# Looking for recipe for green tortilla (spinach baked in)



## mechellebelle (Feb 8, 2007)

I googled this but all I could find was recipes for tortillas or pita sandwiches with spinach tucked in as a topping.

I'm trying to reproduce the green flat tortillas you find in the supermarket with spinach (or other veggies) finely processed to a pulp and incorporated into the dough.

thanks in advance.


----------



## college_cook (Feb 8, 2007)

I imagine the process would be similar to what you yourself described.  I would blanch your spinach, press it in a clean towel untill all the water comes out, process it, and then incorporate that into your favorite flour tortilla recipe.


----------



## skilletlicker (Feb 8, 2007)

I've not made them green but usually do make homemade tortillas.  I assume we are talking about flour tortillas.  Unfortunately I don't have spinach on hand at the moment but this ought to work.  Blanch spinach for 30 seconds then plunge into ice bath.  Save the blanching water.  Puree spinach with just enough cooled reserved water to make a pourable liquid.  Add the diluted puree instead of water in your recipe.  It might take slightly more liquid but you only want enough to form a workable dough.

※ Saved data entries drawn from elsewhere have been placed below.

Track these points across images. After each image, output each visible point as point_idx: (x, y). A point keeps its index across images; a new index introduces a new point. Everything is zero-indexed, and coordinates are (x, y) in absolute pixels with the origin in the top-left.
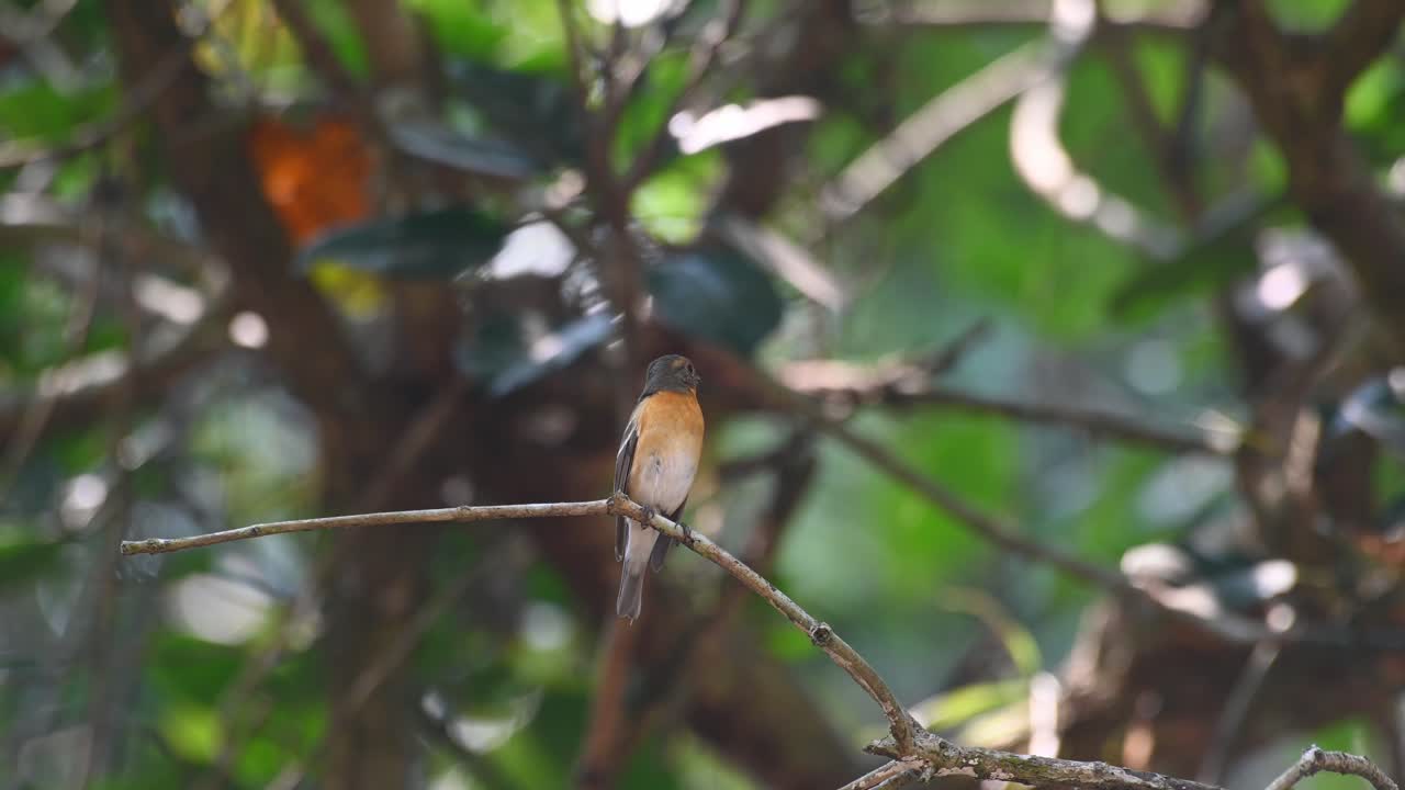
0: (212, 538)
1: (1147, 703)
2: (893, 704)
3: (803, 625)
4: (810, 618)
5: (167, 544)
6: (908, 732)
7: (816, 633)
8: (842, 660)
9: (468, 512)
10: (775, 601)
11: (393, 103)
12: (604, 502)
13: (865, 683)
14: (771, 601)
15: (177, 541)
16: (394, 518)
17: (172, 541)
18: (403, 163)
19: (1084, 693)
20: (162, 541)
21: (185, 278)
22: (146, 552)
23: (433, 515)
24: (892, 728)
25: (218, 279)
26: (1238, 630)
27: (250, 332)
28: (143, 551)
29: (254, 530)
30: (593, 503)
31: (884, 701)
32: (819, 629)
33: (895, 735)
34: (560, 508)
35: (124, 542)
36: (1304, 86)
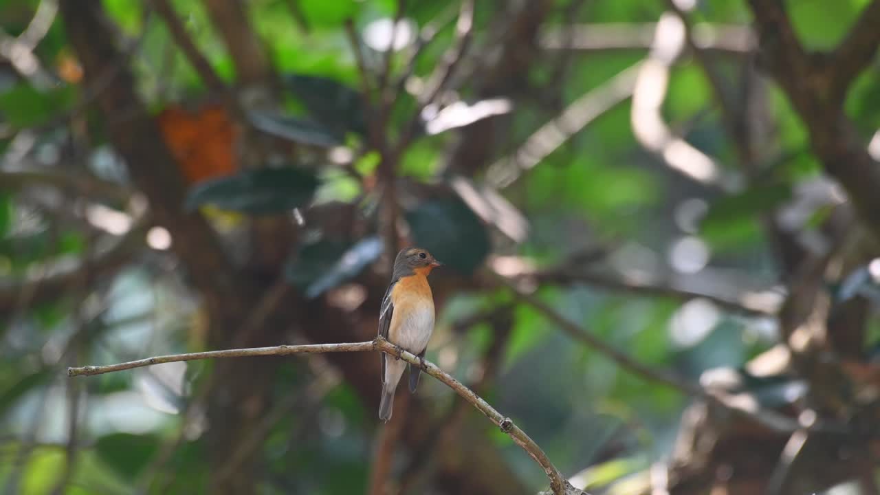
0: (125, 365)
1: (724, 471)
2: (552, 469)
3: (495, 419)
4: (500, 415)
5: (97, 370)
6: (561, 487)
7: (503, 424)
8: (520, 442)
9: (285, 349)
10: (478, 405)
11: (250, 97)
12: (371, 342)
13: (534, 456)
14: (476, 405)
15: (103, 367)
16: (239, 353)
17: (100, 367)
18: (256, 135)
19: (684, 465)
20: (94, 367)
21: (119, 206)
22: (84, 374)
23: (264, 351)
24: (552, 484)
25: (139, 206)
26: (779, 423)
27: (160, 239)
28: (82, 373)
29: (151, 360)
30: (364, 343)
31: (546, 467)
32: (505, 422)
33: (553, 489)
34: (342, 346)
35: (70, 368)
36: (820, 84)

If I was going try it I'd only make a couple tortillas at a time with:
1/2 cup flour
1/4 tsp. salt
1/4 tsp. baking powder
1 1/2 tsp. lard
2 + Tbl. water (loose spinach puree)


I'll look forward to hearing how it turns out and will try it myself soon.


----------



## mechellebelle (Feb 9, 2007)

*thanks*

the part about substituting the "juice" for the water was the part I wasn't sure about. I can't wait to try this and post back.

thanks!


----------



## skilletlicker (Feb 9, 2007)

I'd be tempted to toss a little cilantro into the blender with spinach.


----------